Imagine receiving this phone call or email:
“Hi! This is a hard call for us to make but . . . yes, we know we’ve made a job offer to you but things have changed and, uh, we need to rescind the job offer. We understand that you resigned your job and made plans to join our company but, like I said, our circumstances have changed. Good luck!”
How about this one:
“Hi! We understand that you’ve been working for our company for three weeks and we’ve decided that, even though you’re a terrific performer doing a great job for us, we’ve decided to go a different direction. Friday will be your last day.”
I suspect you might feel shocked, angry and hurt all at once.
“Why did you hire me if you were considering ending the function?”
“I’m out of work now because you didn’t plan properly? I’m suing you for damages. You’ll pay for whatever income I lose because of this!”
So let me ask you this:
Why do so many people think it is OK to back out of a job offer or, even worse, start a job and quit a week or two later because “things have changed” or “something better” has shown up? Didn’t that something better exist while you were interviewing?

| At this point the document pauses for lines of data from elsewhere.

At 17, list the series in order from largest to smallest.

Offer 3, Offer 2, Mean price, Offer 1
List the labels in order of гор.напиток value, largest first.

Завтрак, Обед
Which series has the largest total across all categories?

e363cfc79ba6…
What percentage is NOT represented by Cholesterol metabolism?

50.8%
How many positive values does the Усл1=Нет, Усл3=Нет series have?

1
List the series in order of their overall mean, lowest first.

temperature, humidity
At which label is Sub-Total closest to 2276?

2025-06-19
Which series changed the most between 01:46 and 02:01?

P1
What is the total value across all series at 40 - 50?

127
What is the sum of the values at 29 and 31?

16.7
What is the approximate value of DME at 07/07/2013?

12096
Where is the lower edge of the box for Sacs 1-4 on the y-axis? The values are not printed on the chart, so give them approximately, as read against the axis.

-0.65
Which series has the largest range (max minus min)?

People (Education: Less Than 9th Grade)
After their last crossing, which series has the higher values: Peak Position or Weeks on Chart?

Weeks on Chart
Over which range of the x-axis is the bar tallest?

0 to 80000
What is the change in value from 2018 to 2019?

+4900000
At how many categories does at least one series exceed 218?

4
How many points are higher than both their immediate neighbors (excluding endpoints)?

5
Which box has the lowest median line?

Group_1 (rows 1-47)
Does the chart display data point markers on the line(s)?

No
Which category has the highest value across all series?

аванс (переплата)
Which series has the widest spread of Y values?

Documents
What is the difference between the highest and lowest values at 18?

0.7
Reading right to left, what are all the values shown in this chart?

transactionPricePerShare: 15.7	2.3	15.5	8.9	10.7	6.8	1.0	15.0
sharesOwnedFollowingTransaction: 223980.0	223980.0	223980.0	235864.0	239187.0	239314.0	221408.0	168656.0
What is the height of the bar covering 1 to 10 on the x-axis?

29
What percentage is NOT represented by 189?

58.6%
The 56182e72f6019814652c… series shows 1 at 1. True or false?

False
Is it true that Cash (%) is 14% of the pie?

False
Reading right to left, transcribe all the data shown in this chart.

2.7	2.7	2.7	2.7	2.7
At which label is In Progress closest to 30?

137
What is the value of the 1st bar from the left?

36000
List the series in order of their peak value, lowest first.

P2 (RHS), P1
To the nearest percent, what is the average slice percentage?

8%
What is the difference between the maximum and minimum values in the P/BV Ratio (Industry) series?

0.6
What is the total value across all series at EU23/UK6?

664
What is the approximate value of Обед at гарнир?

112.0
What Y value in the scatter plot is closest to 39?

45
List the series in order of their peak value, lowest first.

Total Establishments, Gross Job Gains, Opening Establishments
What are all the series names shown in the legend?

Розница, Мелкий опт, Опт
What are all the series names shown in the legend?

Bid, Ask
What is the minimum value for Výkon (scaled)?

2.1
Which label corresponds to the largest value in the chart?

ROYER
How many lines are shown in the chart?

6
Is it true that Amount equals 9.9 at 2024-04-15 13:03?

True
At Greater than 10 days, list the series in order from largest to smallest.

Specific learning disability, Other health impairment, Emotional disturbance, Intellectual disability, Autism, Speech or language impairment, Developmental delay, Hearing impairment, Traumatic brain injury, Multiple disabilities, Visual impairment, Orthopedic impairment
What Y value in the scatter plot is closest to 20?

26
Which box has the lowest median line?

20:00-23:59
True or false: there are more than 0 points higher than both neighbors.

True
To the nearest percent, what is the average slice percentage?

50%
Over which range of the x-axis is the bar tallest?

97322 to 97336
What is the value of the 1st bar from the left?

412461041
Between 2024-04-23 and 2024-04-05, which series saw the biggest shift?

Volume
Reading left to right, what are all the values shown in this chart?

Of course it did and you were dishonest. You can rationalize things as much as you like but understand this: You gave your word and they made plans because they trusted you. You betrayed them and screwed them (I apologize if my language offends you). They did nothing wrong but you did.
One of the things about being responsible orabout being an adult is accepting that we make choices that affect others.
Had they done this to you, you would have been furious and lost a lot of money in lost wages.
You cannot consider yourself a professional if you calmly go about doing this to others.